Attributes are only available for stored arrays. Result arrays returned by an AFL command may not be used as input to this operator.


Get public format of SciDB array : show

The show operator combines the information an array's attributes and dimensions. The result is formated as it would appear in a create array ... statement.

Signature:

show ( array_identifier )

Example:

CREATE ARRAY Attr_Example_Two < A: string, B: double, C: int32 > [ I=0:9,10,0 ];
show ( Attr_Example_Two )
[("Attr_Example_Two 8<A:string NOT NULL,B:double NOT NULL,C:int32 NOT NULL> [I=0:9,10,0]")]

Getting versions of an array : versions

Get a list of array versions for an array which has been declared as updatable.

Signature:

versions ( array_identifier )

Example:

versions(updarr)

[(1,"12/31/10 11:03:10"),(2,"12/31/10 12:22:17"),(3,"12/31/10 12:22:19")]

The output of the versions command is a list of versions, each of which has a version ID and a datestamp which is the date and time of creation of that version.
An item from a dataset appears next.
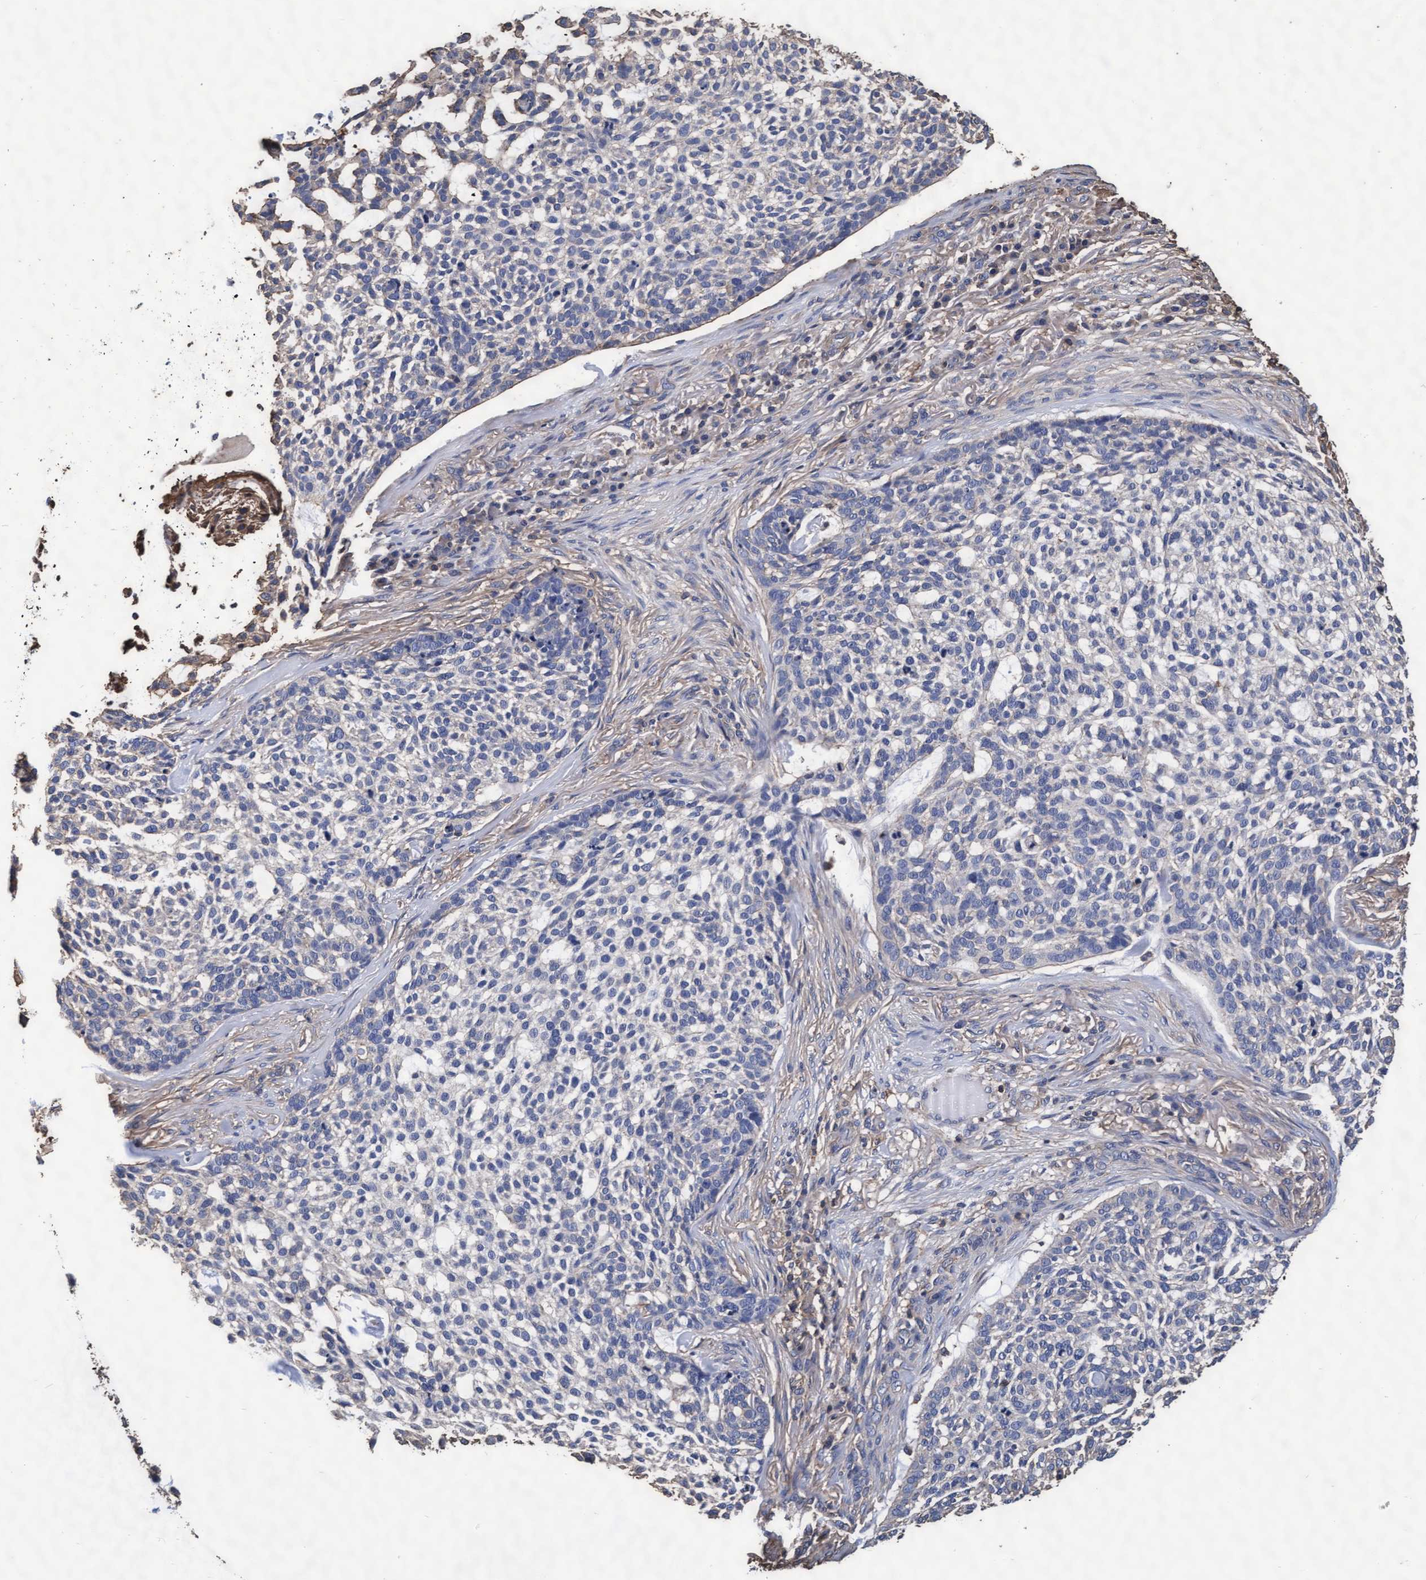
{"staining": {"intensity": "negative", "quantity": "none", "location": "none"}, "tissue": "skin cancer", "cell_type": "Tumor cells", "image_type": "cancer", "snomed": [{"axis": "morphology", "description": "Basal cell carcinoma"}, {"axis": "topography", "description": "Skin"}], "caption": "Tumor cells are negative for protein expression in human skin cancer.", "gene": "GRHPR", "patient": {"sex": "female", "age": 64}}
Loading and Unloading Plugins

SciDB supports user-defined types, functions, and operators using SciDB's extension architecture. Operators are written using the UDO array API. For details on how to write a user-defined function or type for SciDB, please refer to the "SciDB Plugins" documentation for this release. Plugins are built as shared libraries and are loaded from the plugin directory specified in the config.ini file.

load_library

load_library( 'librational.so' );

Loading a plugin registers the library in the SciDB system catalog. Plugins registered with the SciDB instance will be loaded at system start time. Plugins will be re-loaded from the .so file on system restart.

unload_library

To unload a library,

unload_library( 'librational' )

This command will unregister the library in the system catalog. The library will not be loaded on next restart, but will remain available for reload.